Андре Бретон - Антология черного юмора
Точно комета, Дюшан проносится через недолгий период увлечения живописью («Печальный молодой человек в поезде», «Обнаженная, спускающаяся по лестнице», «Король и королева, окруженные стремительно обнаженными», «Девственница», «Переход от девственности к невесте», «Невеста») и в 1913-23 гг. занимается созданием своего «анти-шедевра», дела всей жизни, которым стала «Невеста, раздетая своими холостяками — одна в двух лицах». Вместе с этим, протестуя против творческого скудоумия, дешевых претензий на серьезность и пустого художественного тщеславия, он подписывает своим именем множество готовых объектов (ready made) — вешалку для пальто, расческу, сушилку для бутылок, колесо от велосипеда, писсуар, лопатку для расчистки снега и многие другие, — которые отныне возводятся в ранг произведений искусства уже самим фактом его выбора. На пути к реди-мейдам замещенным («картиной Рембрандта хорошо пользоваться в качестве гладильной доски») он на мгновение останавливается на реди-мейдах «подправленных»: это Джоконда, украшенная парою усов, или птичья клетка, в которой термометр соседствует с кусочками мрамора, поразительно напоминающими кубики рафинада, и пр.
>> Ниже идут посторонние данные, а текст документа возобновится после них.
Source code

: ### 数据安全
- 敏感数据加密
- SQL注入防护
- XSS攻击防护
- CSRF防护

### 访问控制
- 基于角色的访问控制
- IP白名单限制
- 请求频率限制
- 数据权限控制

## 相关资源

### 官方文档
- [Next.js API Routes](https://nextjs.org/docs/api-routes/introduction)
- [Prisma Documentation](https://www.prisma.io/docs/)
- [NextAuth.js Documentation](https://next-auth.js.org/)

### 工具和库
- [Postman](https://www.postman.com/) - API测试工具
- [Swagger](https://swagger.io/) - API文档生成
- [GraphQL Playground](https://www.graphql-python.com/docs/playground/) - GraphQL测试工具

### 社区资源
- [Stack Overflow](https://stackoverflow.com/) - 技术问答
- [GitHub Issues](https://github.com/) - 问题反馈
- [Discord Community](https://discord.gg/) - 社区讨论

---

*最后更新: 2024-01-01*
Ниже к вящему удовольствию читателя следуют несколько дюшановских «мыслей наоборот», мало кому известных, на дающих удивительно точное представление о его вдохновении, а также довольно полная подборка фраз, составленных им из слов, прошедших «терапию случайного совпадения» — фраз, дополняющих замечательную компанию описанных выше объектов и предстающих теми искрами, которые сыплются обыкновенно из наших глаз при столкновении с чудесным; они ясно показывают, чего следует ждать он «консервированных случайностей» — фирменного блюда Марселя Дюшана.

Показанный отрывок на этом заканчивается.